Twenty Experiments For The Artist
Not all of us are experimenters - some of us are timid, preferring the safe haven of established procedures to the wild seas of new experience. And that is about as much colourful imagery from me as you can stand.
We're selling paper. Ilford paper for inkjet printers. Heaven knows we sell a lot of it, because the stuff we sell is standard paper that works pretty much every time.
Oh, you can still fail - you can have horrible uncontrolled images in your computer and send them to your printer in a horrible uncontrolled way and get hideous results. But that is a matter of morality and screen calibration - we sell calibrators and there are people who can teach you morality. Ilford just provides good paper.
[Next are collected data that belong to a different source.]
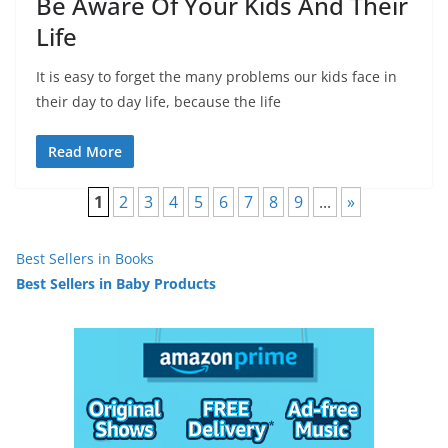
Be Aware Of Your Kids And Their
Life
It is easy to forget the many problems our kids face in
their day to day life, because the life
Read More
1
2
3
4
5
6
7
8
9
...
»
Best Sellers in Books
Best Sellers in Baby Products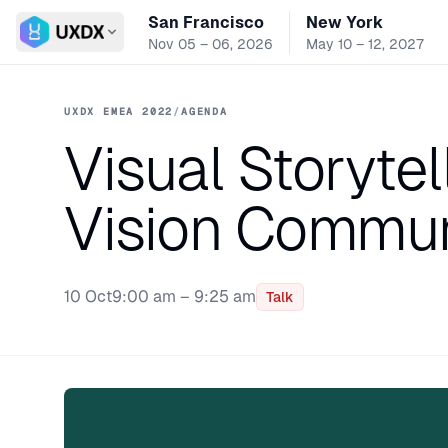
San Francisco
New York
Switch conference
Nov 05 – 06, 2026
May 10 – 12, 2027
UXDX EMEA 2022
/
AGENDA
Visual Storytel
Vision Commun
10 Oct
9:00 am – 9:25 am
Talk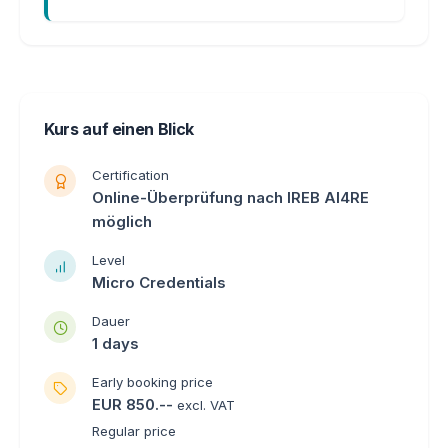
Kurs auf einen Blick
Certification
Online-Überprüfung nach IREB AI4RE
möglich
Level
Micro Credentials
Dauer
1 days
Early booking price
EUR 850.--
excl. VAT
Regular price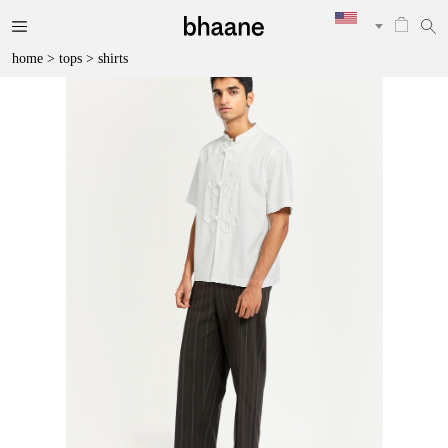
home
>
tops
>
shirts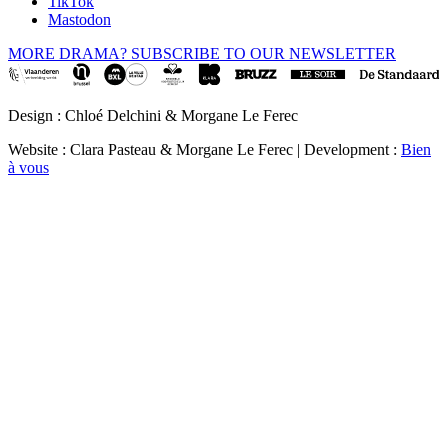
TikTok
Mastodon
MORE DRAMA? SUBSCRIBE TO OUR NEWSLETTER
Design : Chloé Delchini & Morgane Le Ferec
Website : Clara Pasteau & Morgane Le Ferec | Development :
Bien
à vous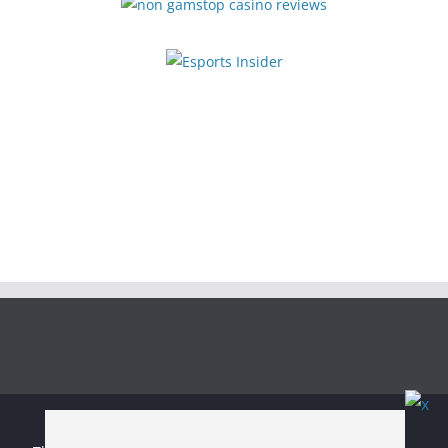
Copyright © 2026
Irish Boxing
. All rights reserved.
The types we sell most of are their Galerie Smooth Pearl and Smooth Gloss. Get within a coo-ee of the right colour management and use fresh ink and you'll never be disappointed in the results. That's a given.
But if you wish to try your eye, luck, and ink on a bit more artistic result, you may want to try different surfaces and consistencies in the paper - specifically you may want to print on matt paper with dedicated black ink. Some images become perfect in this way, but you might need to try it out in several ways before settling on the best choice for you. Here's where Ilford help - they sell a test-pack for fine-art printing and you can see in A4 size what your printing chain is capable of.
The pack has 20 sheets - 5 each of the following:
Galerie Cotton Artist Textured
Galerie Gold Fibre Gloss
Galerie Textured Cotton Rag
Galerie Smooth Cotton Rag
They are all 310 gsm and vary in resolution. Obviously the Gold Fibre Gloss has the finest resolution as it is intended to run with gloss ink - the others are matt. You can download printing profiles for these easily from the instruction sheet packed with the paper.
5 sheets is enough to dabble a couple of times with tones and brightness and still leave enough paper to produce a series of prints that can be compared one with the other. Every printer eventually has a mental image of what they wish to achieve and this is a good way to show yourself the possibilities on your actual machine. It might not be fine art, but it can be helpful art.